According to the video codec excerpt below, what components make up the video module (40.2) of the remote endpoint (60)? List every one, with its reference number.

Text excerpt:
- Opening Delimiter -

For example, the quality of the enhanced background (334) may be
higher than the quality of the low-quality reconstructed background
(322). The machine learning model (332) may be a Convolutional
Neural Network (CNN) specially trained for video codec, that learns
how to accurately convert low-quality reconstructed video to
high-quality video. For example, the machine learning model (332)
may use a single-image super-resolution (SR) method based on a very
deep CNN (e.g., using 20 weight layers) and a cascade of small
filters in a deep network structure that efficiently exploits
contextual information within an image to increase the quality of
the image. The quality of the enhanced background (334) may be
comparable to the quality resulting from encoding the background
(306) using the high-quality QP (314.2).
[0036] Continuing with FIG. 3.1, the video module (40.1) includes
functionality to generate a reference frame (340) by combining,
using the location information (310), the enhanced background (334)
and the high-quality reconstructed ROI (324). A reference frame
(340) may represent a complete image. For example, a reference
frame (340) may be encoded and/or decoded without referring to any
other frame. The reference frame (340) may be used to encode and/or
decode subsequent video frames in a video feed. In contrast, a
predicted picture frame (P-frame) may be encoded and/or decoded
using data from another frame in the video feed. That is, a P-frame
may represent a modification relative to another frame. For
example, a P-frame may be encoded and/or decoded using a reference
frame (340) preceding the P-frame in the video feed. Alternatively,
the P-frame may be encoded and/or decoded using a previously
received P-frame, or a subsequently received P-frame.
[0037] FIG. 3.2 shows a video module (40.2) of the remote endpoint
(60). The video module (40.2) includes a receiver (350), a decoder
(320), and a machine learning model (332). The receiver (350)
includes functionality to receive a combined package (330) from the
video module (40.1) of the endpoint (10) via the network (55). The
receiver (350) includes functionality to extract, from the combined
package (330), the encoded low-quality background, the encoded
high-quality ROI, and the encoded location information. The
receiver (350) includes functionality to send the encoded
background, the encoded ROI, and the encoded location information
to the decoder (320).
[0038] The video module (40.2) of the remote endpoint (60) may
include functionality also provided by the video module (40.1) of
the endpoint (10). For example, both the video module (40.1) and
the video module (40.2) include a decoder (320) and a machine
learning model (332). In addition, both the video module (40.1) and
the video module (40.2) include functionality to generate a
reference frame (340).
[0039] As described above, the decoder (320) includes functionality
to decode the encoded low-quality background into a low-quality
reconstructed background (322) and functionality to decode the
encoded high-quality ROI into a high-quality reconstructed ROI
(324). The decoder (320) included in the video module (40.2)
further includes functionality decode the encoded location
information into location information (310). For example, as
described above, the encoded location information may include one
or more SEI messages that describe the location information (310).
As shown in FIG. 3.2, the video module (40.2) includes
functionality to send a video frame (e.g., reference frame (340))

- Closing Delimiter -

Data shown:

- Opening Delimiter -

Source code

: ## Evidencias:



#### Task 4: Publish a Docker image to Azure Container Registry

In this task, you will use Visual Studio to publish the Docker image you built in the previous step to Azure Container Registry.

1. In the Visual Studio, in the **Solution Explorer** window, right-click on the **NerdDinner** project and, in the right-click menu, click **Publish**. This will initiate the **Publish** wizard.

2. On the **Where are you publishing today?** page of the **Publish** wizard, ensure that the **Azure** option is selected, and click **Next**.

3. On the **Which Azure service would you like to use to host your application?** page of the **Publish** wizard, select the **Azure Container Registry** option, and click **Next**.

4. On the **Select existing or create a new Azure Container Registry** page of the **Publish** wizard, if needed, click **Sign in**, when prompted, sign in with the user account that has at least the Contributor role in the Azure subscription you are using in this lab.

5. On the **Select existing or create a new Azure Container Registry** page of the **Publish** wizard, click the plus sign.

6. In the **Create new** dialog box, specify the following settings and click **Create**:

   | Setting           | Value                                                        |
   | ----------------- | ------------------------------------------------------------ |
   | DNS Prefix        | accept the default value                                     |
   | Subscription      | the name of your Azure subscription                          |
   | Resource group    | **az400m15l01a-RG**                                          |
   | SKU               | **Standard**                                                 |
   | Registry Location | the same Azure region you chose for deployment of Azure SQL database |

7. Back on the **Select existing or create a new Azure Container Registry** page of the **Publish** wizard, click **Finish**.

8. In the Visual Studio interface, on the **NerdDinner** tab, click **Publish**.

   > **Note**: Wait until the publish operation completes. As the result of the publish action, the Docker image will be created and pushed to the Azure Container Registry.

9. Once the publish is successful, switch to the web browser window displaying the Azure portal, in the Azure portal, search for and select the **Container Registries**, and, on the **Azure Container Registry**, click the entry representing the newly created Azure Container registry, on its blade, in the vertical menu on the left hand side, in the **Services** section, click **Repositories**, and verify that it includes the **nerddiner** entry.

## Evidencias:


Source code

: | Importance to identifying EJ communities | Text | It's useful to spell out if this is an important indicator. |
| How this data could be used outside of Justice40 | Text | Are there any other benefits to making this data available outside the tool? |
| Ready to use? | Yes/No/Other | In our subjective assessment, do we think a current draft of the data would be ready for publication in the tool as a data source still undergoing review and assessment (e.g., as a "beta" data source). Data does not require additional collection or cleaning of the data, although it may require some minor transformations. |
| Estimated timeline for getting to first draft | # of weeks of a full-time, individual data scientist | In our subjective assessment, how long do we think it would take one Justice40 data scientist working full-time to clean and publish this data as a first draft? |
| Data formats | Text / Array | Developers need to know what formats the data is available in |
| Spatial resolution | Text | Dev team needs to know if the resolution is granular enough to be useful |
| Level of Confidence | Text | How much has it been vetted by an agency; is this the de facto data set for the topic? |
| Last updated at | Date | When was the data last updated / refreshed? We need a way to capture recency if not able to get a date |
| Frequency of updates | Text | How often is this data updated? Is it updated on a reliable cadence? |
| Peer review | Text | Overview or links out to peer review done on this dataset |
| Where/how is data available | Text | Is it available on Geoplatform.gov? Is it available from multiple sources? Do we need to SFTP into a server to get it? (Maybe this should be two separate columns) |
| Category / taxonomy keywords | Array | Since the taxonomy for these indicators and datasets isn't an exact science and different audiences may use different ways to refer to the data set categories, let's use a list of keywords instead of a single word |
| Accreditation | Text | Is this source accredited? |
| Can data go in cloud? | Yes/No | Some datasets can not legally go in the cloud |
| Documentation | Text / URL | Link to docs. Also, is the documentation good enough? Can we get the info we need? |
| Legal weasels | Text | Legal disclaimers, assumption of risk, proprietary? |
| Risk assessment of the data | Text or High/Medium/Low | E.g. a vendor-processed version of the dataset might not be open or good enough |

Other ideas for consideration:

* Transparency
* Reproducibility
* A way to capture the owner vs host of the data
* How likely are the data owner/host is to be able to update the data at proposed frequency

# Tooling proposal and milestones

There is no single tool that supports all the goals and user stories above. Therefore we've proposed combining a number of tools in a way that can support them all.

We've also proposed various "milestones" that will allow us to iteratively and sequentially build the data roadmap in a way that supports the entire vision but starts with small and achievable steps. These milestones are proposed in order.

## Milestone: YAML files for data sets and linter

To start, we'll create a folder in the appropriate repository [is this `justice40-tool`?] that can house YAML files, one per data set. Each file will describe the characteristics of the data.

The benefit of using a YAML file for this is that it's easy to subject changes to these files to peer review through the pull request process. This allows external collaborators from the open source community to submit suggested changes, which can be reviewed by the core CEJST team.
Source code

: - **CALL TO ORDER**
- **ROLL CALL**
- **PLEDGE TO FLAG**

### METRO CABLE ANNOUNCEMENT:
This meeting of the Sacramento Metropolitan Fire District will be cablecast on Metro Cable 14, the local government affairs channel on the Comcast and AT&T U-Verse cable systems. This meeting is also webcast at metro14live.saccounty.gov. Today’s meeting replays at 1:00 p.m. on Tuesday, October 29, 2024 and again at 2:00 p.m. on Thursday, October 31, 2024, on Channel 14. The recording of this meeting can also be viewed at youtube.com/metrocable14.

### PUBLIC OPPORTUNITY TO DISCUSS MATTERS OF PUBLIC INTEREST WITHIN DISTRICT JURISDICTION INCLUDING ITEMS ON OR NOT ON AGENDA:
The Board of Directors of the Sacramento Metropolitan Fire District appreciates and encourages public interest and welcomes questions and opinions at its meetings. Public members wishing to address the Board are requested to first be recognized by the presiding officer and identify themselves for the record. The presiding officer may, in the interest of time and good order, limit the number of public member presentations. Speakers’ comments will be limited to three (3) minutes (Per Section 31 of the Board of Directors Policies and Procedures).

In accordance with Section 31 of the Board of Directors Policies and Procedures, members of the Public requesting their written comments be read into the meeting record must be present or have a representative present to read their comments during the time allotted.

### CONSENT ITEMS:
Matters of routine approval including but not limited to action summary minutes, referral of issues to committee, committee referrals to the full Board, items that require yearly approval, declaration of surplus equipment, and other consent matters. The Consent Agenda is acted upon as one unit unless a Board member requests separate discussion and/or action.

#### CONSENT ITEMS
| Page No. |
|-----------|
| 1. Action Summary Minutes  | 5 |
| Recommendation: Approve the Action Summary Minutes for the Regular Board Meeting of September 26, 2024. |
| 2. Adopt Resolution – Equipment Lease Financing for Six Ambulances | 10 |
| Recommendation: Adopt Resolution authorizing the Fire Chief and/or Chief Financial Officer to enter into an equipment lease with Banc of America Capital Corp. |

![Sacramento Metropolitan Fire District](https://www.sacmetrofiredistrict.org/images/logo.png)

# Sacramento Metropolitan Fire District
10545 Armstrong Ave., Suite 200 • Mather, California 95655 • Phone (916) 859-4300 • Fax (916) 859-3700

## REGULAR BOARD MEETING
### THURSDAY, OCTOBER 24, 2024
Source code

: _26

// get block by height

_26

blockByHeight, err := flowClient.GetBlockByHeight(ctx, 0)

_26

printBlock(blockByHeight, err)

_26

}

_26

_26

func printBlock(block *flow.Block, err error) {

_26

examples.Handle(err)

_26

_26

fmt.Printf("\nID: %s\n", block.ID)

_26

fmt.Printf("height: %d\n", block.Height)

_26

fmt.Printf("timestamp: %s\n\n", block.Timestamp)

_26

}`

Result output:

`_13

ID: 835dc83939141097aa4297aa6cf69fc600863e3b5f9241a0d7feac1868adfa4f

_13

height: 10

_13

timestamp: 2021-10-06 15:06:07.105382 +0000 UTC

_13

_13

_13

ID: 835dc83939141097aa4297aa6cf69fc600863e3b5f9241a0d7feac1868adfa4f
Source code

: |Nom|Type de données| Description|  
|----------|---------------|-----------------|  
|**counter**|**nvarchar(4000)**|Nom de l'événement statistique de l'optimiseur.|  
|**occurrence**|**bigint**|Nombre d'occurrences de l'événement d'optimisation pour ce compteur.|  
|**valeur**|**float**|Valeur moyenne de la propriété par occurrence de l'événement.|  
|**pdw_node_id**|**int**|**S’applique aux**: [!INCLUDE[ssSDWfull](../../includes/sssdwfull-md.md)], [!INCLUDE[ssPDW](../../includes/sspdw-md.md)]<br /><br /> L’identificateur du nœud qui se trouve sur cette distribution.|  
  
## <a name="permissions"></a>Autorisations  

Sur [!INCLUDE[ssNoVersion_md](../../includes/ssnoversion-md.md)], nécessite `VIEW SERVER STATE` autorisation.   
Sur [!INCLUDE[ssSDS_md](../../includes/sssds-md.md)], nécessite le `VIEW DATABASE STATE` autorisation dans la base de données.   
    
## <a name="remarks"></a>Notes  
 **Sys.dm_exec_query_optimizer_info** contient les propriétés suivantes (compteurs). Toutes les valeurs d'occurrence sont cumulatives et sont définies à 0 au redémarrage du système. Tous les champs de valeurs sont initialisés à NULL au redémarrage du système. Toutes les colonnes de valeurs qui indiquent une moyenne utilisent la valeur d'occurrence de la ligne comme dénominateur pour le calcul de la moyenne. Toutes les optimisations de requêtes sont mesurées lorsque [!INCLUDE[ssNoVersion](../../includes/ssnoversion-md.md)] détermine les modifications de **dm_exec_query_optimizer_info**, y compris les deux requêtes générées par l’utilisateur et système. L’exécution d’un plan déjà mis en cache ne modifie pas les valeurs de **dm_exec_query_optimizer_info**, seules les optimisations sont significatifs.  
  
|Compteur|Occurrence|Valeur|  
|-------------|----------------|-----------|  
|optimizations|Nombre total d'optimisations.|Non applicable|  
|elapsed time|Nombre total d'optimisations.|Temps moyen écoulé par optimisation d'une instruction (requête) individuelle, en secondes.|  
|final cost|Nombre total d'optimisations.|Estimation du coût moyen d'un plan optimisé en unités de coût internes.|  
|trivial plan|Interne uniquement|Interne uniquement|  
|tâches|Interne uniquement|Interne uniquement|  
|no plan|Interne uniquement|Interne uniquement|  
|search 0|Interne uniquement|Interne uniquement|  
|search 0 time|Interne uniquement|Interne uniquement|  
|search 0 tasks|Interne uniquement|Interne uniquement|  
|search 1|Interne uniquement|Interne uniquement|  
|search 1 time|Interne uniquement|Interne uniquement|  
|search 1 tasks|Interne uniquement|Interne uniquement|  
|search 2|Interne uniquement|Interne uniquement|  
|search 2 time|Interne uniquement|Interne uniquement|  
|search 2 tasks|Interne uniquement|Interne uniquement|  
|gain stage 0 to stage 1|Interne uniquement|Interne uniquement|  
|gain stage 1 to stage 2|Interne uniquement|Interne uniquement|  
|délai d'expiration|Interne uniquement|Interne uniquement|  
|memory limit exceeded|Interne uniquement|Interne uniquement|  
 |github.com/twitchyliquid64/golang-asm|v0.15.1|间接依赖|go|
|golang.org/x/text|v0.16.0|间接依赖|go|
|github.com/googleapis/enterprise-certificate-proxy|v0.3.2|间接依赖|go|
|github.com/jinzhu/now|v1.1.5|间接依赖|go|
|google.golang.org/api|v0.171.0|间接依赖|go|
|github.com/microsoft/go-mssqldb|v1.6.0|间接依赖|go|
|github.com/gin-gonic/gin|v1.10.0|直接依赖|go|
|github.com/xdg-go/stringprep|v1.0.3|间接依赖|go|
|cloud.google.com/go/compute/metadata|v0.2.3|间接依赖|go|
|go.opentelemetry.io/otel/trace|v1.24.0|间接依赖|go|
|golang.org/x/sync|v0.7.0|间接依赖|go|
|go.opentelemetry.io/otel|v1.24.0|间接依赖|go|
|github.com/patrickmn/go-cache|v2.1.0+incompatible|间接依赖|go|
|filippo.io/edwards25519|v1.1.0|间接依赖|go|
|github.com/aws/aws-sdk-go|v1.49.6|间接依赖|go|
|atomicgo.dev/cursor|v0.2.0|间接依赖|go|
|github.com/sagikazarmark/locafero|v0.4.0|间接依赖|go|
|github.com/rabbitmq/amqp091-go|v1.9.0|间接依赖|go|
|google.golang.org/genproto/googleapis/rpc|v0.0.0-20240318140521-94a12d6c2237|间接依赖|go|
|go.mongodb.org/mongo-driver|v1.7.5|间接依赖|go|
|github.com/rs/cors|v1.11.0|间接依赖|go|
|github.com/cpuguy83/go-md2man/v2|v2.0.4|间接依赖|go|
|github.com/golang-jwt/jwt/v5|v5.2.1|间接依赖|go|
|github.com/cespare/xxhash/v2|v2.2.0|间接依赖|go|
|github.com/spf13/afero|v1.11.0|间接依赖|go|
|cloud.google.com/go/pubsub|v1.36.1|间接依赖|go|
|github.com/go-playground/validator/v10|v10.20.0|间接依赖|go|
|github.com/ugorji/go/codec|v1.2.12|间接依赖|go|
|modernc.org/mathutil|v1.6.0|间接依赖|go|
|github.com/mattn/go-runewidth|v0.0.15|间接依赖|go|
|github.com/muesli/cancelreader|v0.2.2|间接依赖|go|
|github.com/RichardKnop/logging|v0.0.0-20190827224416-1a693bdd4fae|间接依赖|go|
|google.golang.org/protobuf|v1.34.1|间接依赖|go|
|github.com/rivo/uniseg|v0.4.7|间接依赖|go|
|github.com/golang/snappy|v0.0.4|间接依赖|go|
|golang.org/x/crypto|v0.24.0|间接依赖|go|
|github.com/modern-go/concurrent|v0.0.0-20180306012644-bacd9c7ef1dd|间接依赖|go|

- Closing Delimiter -

Expected answer:
- receiver (350)
- decoder (320)
- machine learning model (332)